[[ PROVIDED ENTRIES, beginning ]]

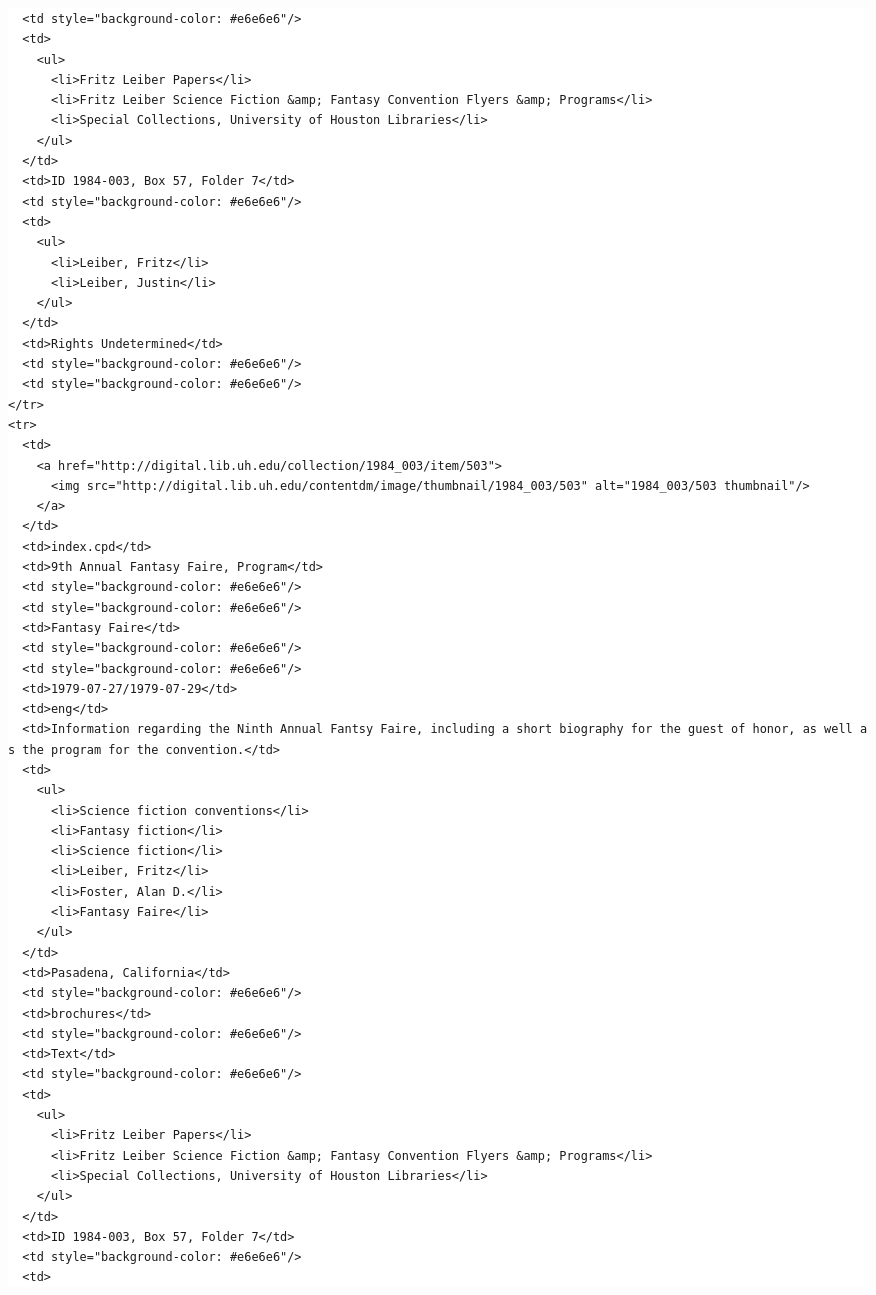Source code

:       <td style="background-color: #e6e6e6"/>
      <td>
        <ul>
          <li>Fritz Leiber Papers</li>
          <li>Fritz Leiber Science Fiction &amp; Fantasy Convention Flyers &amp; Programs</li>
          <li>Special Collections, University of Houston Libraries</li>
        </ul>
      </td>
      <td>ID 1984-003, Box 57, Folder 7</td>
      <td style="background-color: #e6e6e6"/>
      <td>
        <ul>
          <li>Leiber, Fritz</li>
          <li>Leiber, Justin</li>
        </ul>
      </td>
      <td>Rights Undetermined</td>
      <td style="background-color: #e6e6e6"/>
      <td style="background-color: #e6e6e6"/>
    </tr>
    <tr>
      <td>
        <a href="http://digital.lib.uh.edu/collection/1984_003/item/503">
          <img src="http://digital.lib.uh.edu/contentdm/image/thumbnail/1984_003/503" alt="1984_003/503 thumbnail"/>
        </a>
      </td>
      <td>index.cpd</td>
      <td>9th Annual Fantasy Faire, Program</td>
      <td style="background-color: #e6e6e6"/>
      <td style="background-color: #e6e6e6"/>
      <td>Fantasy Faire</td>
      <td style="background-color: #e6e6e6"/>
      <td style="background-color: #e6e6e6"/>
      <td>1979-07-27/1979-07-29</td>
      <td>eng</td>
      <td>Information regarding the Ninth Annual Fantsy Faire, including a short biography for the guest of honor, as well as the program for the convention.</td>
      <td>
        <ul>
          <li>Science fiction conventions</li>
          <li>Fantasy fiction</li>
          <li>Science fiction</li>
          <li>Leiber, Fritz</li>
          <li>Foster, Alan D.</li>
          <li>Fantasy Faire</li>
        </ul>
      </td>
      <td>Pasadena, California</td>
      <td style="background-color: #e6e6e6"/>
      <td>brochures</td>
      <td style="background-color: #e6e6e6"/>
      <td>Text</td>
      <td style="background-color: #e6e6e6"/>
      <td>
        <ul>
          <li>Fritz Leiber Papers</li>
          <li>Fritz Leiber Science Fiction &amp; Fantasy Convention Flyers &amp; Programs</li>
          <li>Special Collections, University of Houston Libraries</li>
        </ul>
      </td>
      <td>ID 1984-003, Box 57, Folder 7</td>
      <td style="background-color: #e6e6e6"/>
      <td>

[[ PROVIDED ENTRIES, end ]]

TASK DETAILS — Return each line of the items above that contains the string "http", copied in full.

WRITTEN RESPONSE —
        <a href="http://digital.lib.uh.edu/collection/1984_003/item/503">
          <img src="http://digital.lib.uh.edu/contentdm/image/thumbnail/1984_003/503" alt="1984_003/503 thumbnail"/>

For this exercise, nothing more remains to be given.